で、流し読みの仕方ですが、ポイントは2つ。

①準備段階として、一読して主体と動詞と対象を見分けられるようになること。
そ のためには、文法がある程度は理解できていないといけませんが、ここが問題です。

英語なんてものは基本的に「A→B」の羅列です。例としては、He plays baseball. 「A」は「He」、「→」は「plays」、「B」は「baseball」です。
主体となる部分と動作を表す部分と対象となる部分が並んで文章を作ります ので、それが見極められるかどうかです。形容詞や副詞や関係詞といったオマケもついてきますが、あくまでオマケですので、惑わされずに、主体は何か、動詞 は何か、対象はどれか、を見抜けるようになってください。

オマケに惑わされないためにも、文法はしっかりと理解しておいてくださいね。

例えば、 The homeless cat that I had spoken to you yesterday stole the cake that he had baked. これを単純化すると、The cat stole the cake. で、猫がケーキを盗んだ。

それ以外は全部オマケ。

後は、どんな猫がどんなケーキを盗んだんだ?
とういうことで、関係詞の中などを読み解く作業になるわけです。

The (homeless) cat (that I had spoken to you yesterday) stole the cake (that he had baked). と最初は要らないものをカッコでくくってみるのも手ですし、The homeless cat that I had spoken to you yesterday / stole / the cake that he had baked. とスラッシュで分けてもいいでしょう。

大事な骨となる要素を見逃すと、長文を読んでも何が書いてあるのかサッパリってことになりますので、できれば、これ を目で行なえるように心掛けてください。

②欧米的読み方を身に付けること。
簡単なことです。ほぼ自問自答で読んでいくだけです。

例えば、I speak English. これをどう読んでいくか。

I 私。私はどうしている? speak 話す。何を話す?English 英語を。

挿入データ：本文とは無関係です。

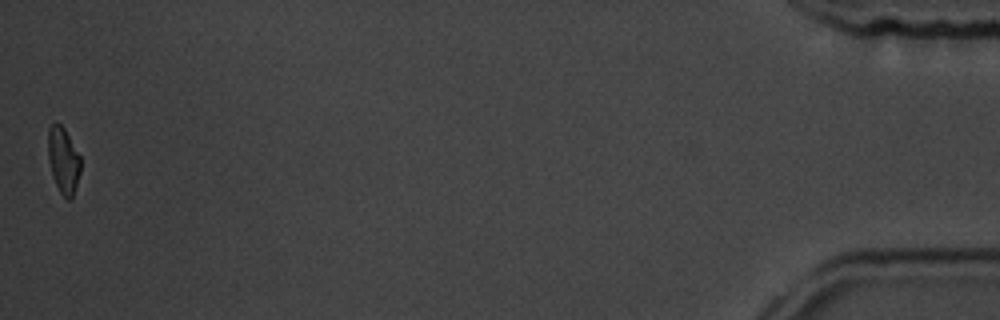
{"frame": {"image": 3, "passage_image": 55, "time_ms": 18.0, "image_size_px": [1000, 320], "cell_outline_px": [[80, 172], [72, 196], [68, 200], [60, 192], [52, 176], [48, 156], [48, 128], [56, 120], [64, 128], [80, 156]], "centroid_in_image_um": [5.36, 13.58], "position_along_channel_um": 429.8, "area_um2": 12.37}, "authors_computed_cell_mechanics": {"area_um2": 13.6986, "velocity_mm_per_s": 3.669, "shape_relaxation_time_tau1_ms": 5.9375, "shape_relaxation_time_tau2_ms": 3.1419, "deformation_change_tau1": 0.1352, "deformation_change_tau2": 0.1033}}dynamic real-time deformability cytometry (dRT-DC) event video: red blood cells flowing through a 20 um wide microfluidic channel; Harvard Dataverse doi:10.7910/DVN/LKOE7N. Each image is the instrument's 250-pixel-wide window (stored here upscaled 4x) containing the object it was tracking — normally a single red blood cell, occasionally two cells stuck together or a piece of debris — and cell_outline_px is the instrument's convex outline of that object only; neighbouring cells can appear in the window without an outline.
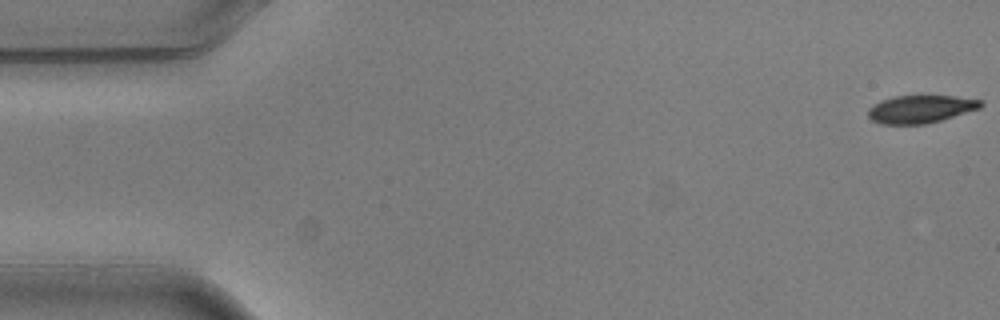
{"species": "common noctule bat (a hibernating species)", "species_latin": "Nyctalus noctula", "temperature_condition": "warm", "stored_images_in_passage": 5, "camera_frame_rate_fps": 3000, "um_per_image_px": 0.085, "animal": {"sex": "male", "body_mass_g": 20.5, "forearm_length_mm": 52.5}, "frame": {"image": 1, "passage_image": 1, "time_ms": 0.0, "image_size_px": [1000, 320], "cell_outline_px": [[984, 104], [980, 108], [940, 120], [924, 124], [880, 124], [872, 120], [868, 116], [868, 108], [880, 100], [896, 96], [956, 96], [984, 100]], "centroid_in_image_um": [78.25, 9.26], "position_along_channel_um": 6.8, "area_um2": 18.21}}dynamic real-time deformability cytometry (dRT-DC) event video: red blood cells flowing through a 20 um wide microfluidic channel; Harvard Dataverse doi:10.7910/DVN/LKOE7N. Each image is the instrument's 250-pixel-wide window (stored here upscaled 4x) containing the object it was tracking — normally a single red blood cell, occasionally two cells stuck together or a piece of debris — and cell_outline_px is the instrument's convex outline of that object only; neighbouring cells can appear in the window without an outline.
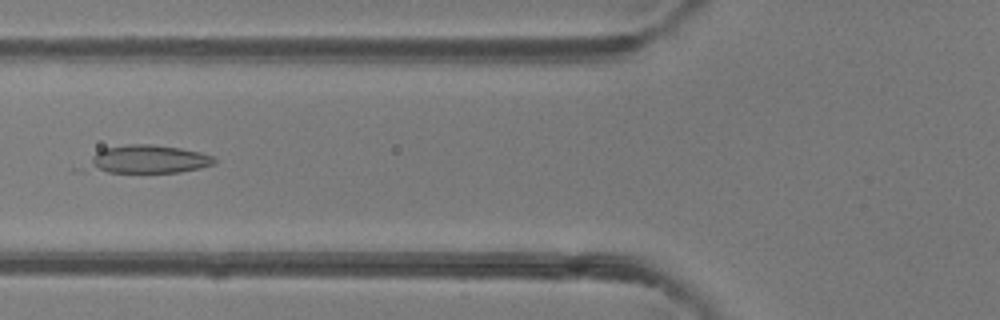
{"species": "common noctule bat (a hibernating species)", "species_latin": "Nyctalus noctula", "temperature_condition": "room temperature", "stored_images_in_passage": 49, "camera_frame_rate_fps": 3000, "um_per_image_px": 0.085, "animal": {"sex": "female"}, "frame": {"image": 1, "passage_image": 19, "time_ms": 6.0, "image_size_px": [1000, 320], "cell_outline_px": [[216, 164], [200, 168], [180, 172], [72, 172], [72, 168], [96, 152], [104, 148], [128, 144], [152, 144], [180, 148], [200, 152], [212, 156], [216, 160]], "centroid_in_image_um": [12.26, 13.57], "position_along_channel_um": 113.5, "area_um2": 22.14}}
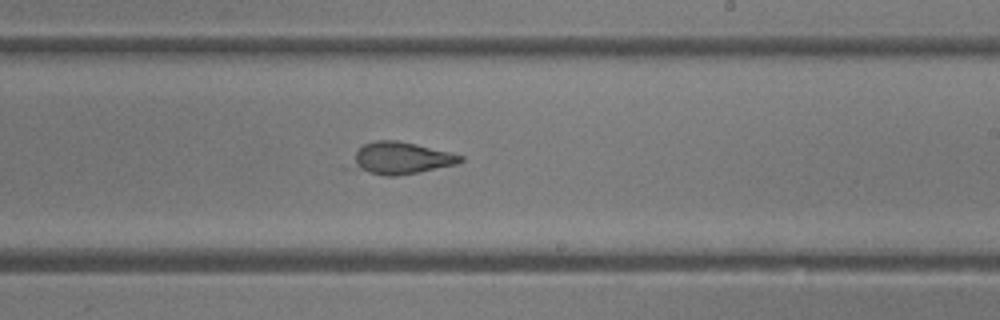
{"frame": {"image": 2, "passage_image": 29, "time_ms": 9.333, "image_size_px": [1000, 320], "cell_outline_px": [[464, 160], [456, 164], [420, 172], [396, 176], [384, 176], [340, 168], [364, 144], [376, 140], [396, 140], [416, 144], [464, 156]], "centroid_in_image_um": [33.89, 13.48], "position_along_channel_um": 255.1, "area_um2": 21.04}}
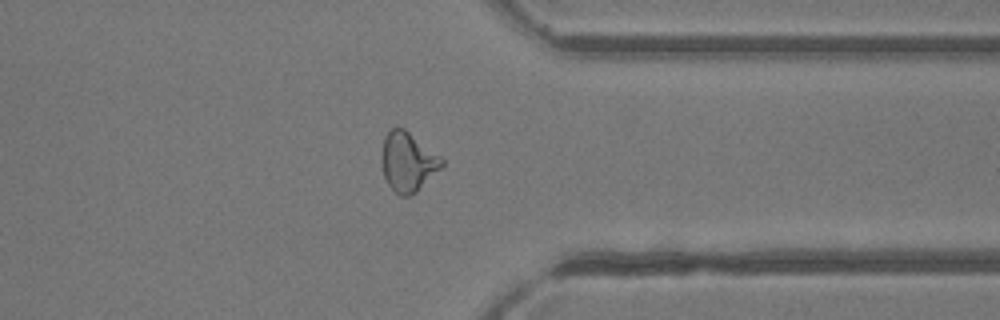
{"frame": {"image": 3, "passage_image": 38, "time_ms": 12.333, "image_size_px": [1000, 320], "cell_outline_px": [[444, 164], [412, 196], [400, 196], [388, 184], [384, 176], [380, 160], [380, 156], [384, 136], [396, 124], [404, 128], [440, 156], [444, 160]], "centroid_in_image_um": [34.62, 13.73], "position_along_channel_um": 376.8, "area_um2": 20.87}, "authors_computed_cell_mechanics": {"area_um2": 22.1374, "velocity_mm_per_s": 4.2416, "shape_relaxation_time_tau1_ms": null, "shape_relaxation_time_tau2_ms": 0.5772, "deformation_change_tau1": null, "deformation_change_tau2": 0.0721}}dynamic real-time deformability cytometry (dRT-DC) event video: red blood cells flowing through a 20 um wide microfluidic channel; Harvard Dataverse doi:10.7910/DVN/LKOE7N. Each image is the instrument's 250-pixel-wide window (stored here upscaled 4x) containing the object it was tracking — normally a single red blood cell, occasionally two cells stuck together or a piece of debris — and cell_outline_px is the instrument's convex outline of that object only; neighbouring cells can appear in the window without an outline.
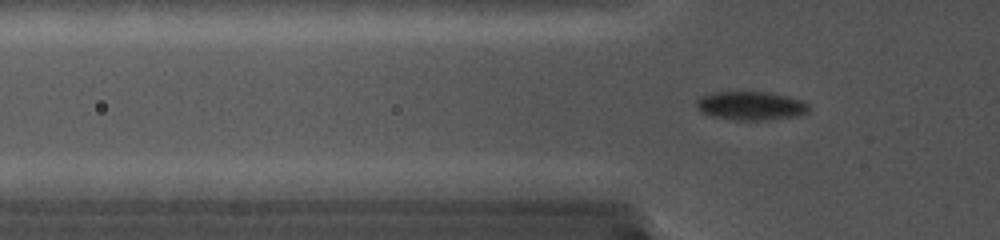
{"species": "common noctule bat (a hibernating species)", "species_latin": "Nyctalus noctula", "temperature_condition": "cold", "stored_images_in_passage": 84, "camera_frame_rate_fps": 5000, "um_per_image_px": 0.085, "animal": {"sex": "female", "body_mass_g": 19.0, "forearm_length_mm": 56.7}, "frame": {"image": 1, "passage_image": 29, "time_ms": 5.6, "image_size_px": [1000, 240], "cell_outline_px": [[808, 112], [800, 116], [764, 120], [736, 120], [712, 116], [700, 112], [696, 108], [696, 100], [704, 96], [716, 92], [764, 92], [784, 96], [800, 100], [808, 104]], "centroid_in_image_um": [63.8, 9.01], "position_along_channel_um": 62.0, "area_um2": 18.55}}
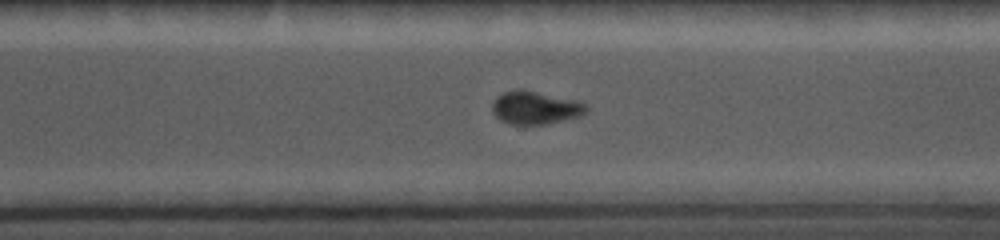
{"frame": {"image": 2, "passage_image": 64, "time_ms": 12.6, "image_size_px": [1000, 240], "cell_outline_px": [[588, 108], [580, 116], [564, 120], [544, 124], [508, 124], [500, 120], [492, 112], [492, 104], [496, 96], [504, 92], [520, 88], [580, 100]], "centroid_in_image_um": [45.48, 9.14], "position_along_channel_um": 325.1, "area_um2": 18.26}}
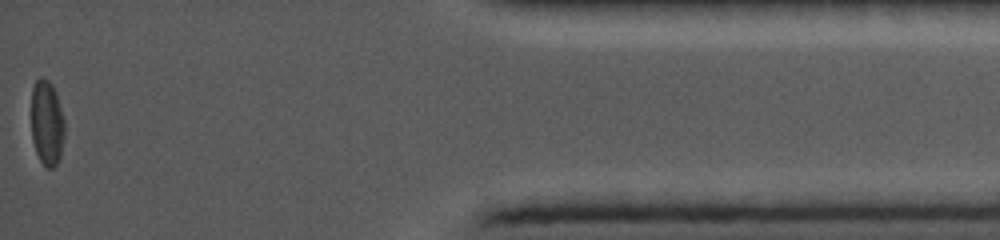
{"frame": {"image": 3, "passage_image": 84, "time_ms": 16.6, "image_size_px": [1000, 240], "cell_outline_px": [[64, 136], [60, 156], [56, 164], [52, 168], [48, 168], [40, 160], [36, 152], [32, 140], [32, 88], [36, 80], [40, 76], [48, 80], [52, 84], [56, 92], [64, 120]], "centroid_in_image_um": [3.99, 10.42], "position_along_channel_um": 431.2, "area_um2": 16.47}}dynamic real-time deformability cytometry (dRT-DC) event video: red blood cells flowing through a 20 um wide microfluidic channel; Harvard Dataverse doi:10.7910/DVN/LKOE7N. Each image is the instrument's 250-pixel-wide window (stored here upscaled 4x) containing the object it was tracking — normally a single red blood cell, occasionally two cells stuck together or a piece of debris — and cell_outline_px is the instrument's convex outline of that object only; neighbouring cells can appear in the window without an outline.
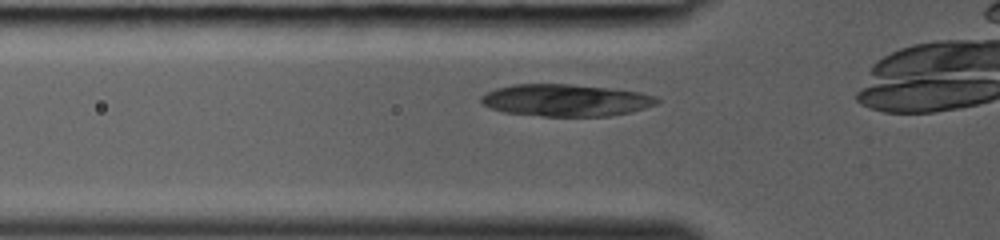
{"species": "common noctule bat (a hibernating species)", "species_latin": "Nyctalus noctula", "temperature_condition": "room temperature", "stored_images_in_passage": 11, "camera_frame_rate_fps": 3000, "um_per_image_px": 0.085, "animal": {"sex": "female", "body_mass_g": 19.0, "forearm_length_mm": 53.3}, "frame": {"image": 1, "passage_image": 4, "time_ms": 1.0, "image_size_px": [1000, 240], "cell_outline_px": [[660, 100], [656, 104], [632, 112], [608, 116], [544, 116], [504, 112], [492, 108], [484, 104], [480, 100], [480, 96], [496, 88], [512, 84], [568, 84], [608, 88], [640, 92], [656, 96]], "centroid_in_image_um": [48.1, 8.52], "position_along_channel_um": 77.7, "area_um2": 32.71}}
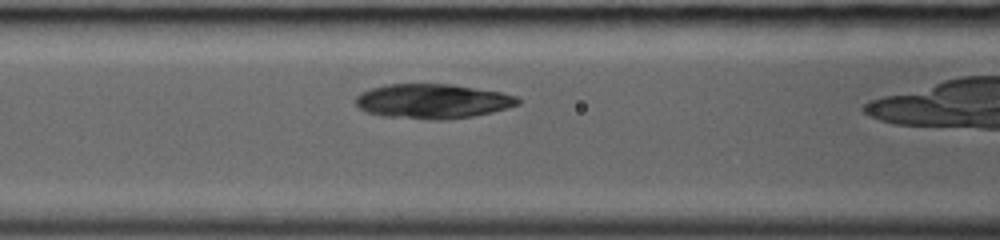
{"frame": {"image": 2, "passage_image": 7, "time_ms": 2.0, "image_size_px": [1000, 240], "cell_outline_px": [[520, 104], [508, 108], [492, 112], [472, 116], [444, 120], [436, 120], [384, 116], [368, 112], [360, 108], [356, 104], [356, 96], [360, 92], [372, 88], [388, 84], [452, 84], [500, 92], [516, 96], [520, 100]], "centroid_in_image_um": [36.79, 8.6], "position_along_channel_um": 129.8, "area_um2": 32.6}}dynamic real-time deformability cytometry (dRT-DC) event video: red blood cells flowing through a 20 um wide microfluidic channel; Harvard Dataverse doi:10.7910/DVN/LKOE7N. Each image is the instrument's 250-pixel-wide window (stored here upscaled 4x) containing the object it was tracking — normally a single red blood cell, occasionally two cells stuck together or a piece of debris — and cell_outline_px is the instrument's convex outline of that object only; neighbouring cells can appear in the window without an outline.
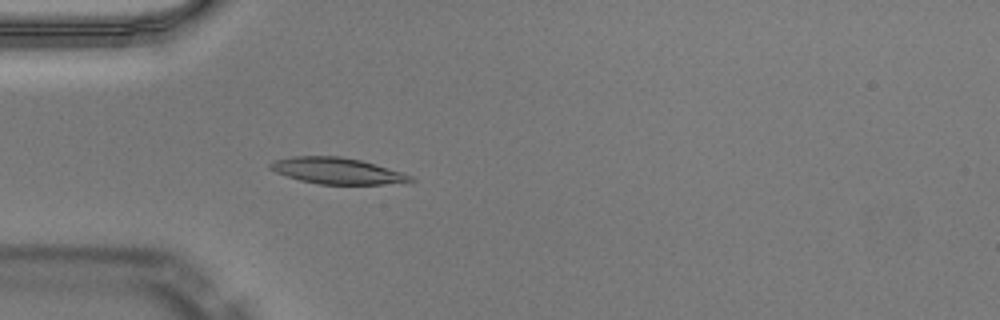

って具合に順番に自問自答しながら読んでいきます。

The cat is playing with a ball. The cat 猫。
何している? is playing 遊んでいる。

何を? with a ball ボールで。という具合です。
この時も①を踏まえて、主体はどの部分か、主体の動作を表す部分はどれか、対象は? オマケは? と判断しながら読むようにしてください。

例えば、It is important that you make an effort honestly. これだとどうなるか。
それが大事。
何が? あなたが作る。何を? 努力を。ああ、努力するか。で? 地道に。

なるほど。地道に努力することが大事ってことか。ってとこですが、わざわざ「地道に努力することが大事」なんて単語を置き換えて和訳するなんて時 間の無駄です。

文章を置き換えずに理解し、さっさと次の文章へと進んでいく。

そのための自問自答式読解の訓練です。
速く読んで和訳せずに早く文章を理解す る。そのための練習とお考え下さい。

エクササイズ。①と②を身に付けるために、何を読むかですが、試験問題みたいな難しい長文はやめ てください。

まず、あなたが読むべきは中学1年から3年までの英語の教科書です。
それを何度も何度も目で追って、①と②の読み方で読めるようになることで す。

1年間お世話になった教科書たちなんですから、知らない単語もなければ知らない文法もありません。
わざわざ新しいことを覚えなくていい文章がたくさん 載っているのですから、読み方、ただこの一点に集中して練習できるというわけです。
最初は単語を追っていくので、This こいつが主語で「これは」。「これ」がどうした? is こいつが動詞で「です」か。「これです」って、何が「これです」なんだ? an apple. ああ、こいつが対象で「リンゴ」ね。と、かなりまどろっこしいし、面倒くさい作業です。でも、そういう読み方の習慣がついていないから、習慣をつけるよう にやっているわけですので、やれるように心掛けてください。頭の中に欧米式の読み方で読む回路を作るための大事な作業です。そして、自問自答せずに3冊の 教科書を流し読みできるようになったら、試験問題などまだ見ぬ文章にチャレンジしていくといいでしょう。ちなみに、中学1~3年の教科書を流し読みする と、過去の単語や文法の復習にもなりますから一石二鳥ですよ。

やればできます。頭で覚えるのではなく、体で覚える訓練ですので、地道にコツコツとやるしか手はありませんが、必ずできるようになりますので、実践してみてください。